Matter of Public Importance: Should the CSIRO receive more funding to research climate change?

Lucy Andrews

The 31st  Victorian YMCA’s Youth Parliament commenced on July 3, 2017, with a debate on introducing further funding for the Commonwealth Scientific and Industrial Research Organisation (CSIRO). Chosen by the public, the often contentious topic of the Matter of Public Importance is a traditional debate in Youth Parliament, previous topics including legalising euthanasia and same-sex marriage.

Fifty-four members of the Legislative Assembly were in favour of the bill, which the government claimed would allow the CSIRO to head research in pursuit of a solution to the negative effects of climate change.

The government was confident the CSIRO is an appropriate body to fund for climate change research, arguing that it is independent and therefore will not push corporate interests.

However, the opposition questioned the “pragmatic” effects of such research funding, with those opposing the bill claiming that, “The nature of the CSIRO’s function does not allow for effective and productive change.”

Honourable Member Mozaffari stated, “The question is not more funding for the CSIRO, but rather it is the CSIRO’s priorities.”

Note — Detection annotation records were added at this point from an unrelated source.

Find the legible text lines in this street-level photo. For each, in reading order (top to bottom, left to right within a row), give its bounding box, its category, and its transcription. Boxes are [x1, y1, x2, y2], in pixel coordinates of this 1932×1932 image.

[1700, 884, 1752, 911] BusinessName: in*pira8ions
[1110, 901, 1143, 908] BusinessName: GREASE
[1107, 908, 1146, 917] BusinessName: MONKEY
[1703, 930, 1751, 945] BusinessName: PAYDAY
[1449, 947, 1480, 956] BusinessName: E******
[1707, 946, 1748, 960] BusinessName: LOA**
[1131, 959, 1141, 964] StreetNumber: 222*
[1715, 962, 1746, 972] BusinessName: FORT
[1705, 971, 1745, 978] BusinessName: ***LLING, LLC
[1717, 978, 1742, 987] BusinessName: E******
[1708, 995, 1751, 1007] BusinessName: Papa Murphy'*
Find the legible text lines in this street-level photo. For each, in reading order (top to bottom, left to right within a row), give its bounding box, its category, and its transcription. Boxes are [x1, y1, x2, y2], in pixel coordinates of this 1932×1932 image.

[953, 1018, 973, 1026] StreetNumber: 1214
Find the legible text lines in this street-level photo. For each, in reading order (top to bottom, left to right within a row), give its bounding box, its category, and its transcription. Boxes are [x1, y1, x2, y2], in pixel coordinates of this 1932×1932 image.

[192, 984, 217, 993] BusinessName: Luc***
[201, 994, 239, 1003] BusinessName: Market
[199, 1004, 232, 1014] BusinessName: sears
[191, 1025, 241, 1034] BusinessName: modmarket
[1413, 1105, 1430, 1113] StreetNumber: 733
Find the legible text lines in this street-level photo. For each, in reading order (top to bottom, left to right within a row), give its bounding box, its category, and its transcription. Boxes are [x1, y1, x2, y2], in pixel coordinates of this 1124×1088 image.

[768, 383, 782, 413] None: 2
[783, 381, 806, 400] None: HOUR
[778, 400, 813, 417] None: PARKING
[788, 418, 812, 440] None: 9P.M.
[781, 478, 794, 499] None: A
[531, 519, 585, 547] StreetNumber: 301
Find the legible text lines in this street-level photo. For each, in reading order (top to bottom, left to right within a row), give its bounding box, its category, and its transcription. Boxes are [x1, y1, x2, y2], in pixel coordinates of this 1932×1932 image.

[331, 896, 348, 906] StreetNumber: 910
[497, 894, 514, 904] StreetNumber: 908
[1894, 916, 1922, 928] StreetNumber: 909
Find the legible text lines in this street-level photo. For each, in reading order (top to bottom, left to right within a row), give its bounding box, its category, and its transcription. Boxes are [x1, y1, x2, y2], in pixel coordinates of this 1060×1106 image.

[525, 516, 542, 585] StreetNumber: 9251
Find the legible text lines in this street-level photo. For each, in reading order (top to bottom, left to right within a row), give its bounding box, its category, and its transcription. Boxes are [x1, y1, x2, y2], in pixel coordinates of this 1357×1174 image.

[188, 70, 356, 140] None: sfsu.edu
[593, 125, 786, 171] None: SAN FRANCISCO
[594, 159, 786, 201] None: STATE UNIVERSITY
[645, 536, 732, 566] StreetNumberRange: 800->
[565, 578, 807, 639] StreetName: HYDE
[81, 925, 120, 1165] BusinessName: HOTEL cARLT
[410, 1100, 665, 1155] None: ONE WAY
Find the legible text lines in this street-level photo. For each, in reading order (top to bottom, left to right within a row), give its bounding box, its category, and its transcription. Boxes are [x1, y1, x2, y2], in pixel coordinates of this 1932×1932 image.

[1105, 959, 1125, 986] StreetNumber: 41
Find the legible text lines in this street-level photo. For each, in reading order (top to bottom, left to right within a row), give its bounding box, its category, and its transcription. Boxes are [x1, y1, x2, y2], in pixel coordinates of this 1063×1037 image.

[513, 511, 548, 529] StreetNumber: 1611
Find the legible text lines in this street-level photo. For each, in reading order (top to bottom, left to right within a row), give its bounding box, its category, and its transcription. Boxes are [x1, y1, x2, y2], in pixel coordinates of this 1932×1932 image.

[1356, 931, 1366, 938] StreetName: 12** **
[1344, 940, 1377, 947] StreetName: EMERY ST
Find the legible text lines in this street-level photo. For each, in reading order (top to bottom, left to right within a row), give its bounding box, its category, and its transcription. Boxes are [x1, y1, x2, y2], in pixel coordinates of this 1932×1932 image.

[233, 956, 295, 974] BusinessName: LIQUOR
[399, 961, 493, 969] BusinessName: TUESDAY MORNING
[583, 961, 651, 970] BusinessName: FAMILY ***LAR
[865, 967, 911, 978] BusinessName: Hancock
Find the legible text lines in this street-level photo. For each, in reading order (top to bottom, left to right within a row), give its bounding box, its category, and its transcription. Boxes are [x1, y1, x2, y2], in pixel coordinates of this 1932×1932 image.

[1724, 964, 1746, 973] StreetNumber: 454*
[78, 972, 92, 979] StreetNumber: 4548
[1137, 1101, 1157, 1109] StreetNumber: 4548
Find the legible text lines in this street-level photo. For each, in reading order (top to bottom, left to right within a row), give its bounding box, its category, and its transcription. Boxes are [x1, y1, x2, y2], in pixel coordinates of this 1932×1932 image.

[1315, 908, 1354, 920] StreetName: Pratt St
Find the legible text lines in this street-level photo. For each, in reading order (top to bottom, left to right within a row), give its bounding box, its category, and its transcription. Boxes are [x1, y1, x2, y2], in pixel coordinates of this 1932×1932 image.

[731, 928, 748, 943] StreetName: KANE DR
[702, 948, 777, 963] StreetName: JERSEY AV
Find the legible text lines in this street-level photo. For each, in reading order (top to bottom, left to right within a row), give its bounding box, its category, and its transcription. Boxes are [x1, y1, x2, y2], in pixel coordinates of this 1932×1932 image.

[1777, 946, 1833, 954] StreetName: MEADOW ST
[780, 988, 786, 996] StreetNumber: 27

Rather than money spent in research, the opposition saw the allocation of funding to be more valuable in other sectors. Honourable Member Young called for the funding to be redistributed to educational programs or renewable energy.

“The primary function of the CSIRO is research, not precise action. We don’t need money wasted in research and alternative energy functions. This money will be better spent in education and investment into the public sector.”

The government argued in response that the research funding provided to the CSIRO would guide Australia “on a path towards positive change”. Honourable Member Cadzow reasoned that the CSIRO research is invaluable to Australia’s future steps in protecting the climate.

“How does the opposition propose we move with a sense of direction in tackling climate change, as we as a nation depend on the CSIRO to provide us a map?”

With a 54 to four vote, the bill was passed with overwhelming support for research into climate change.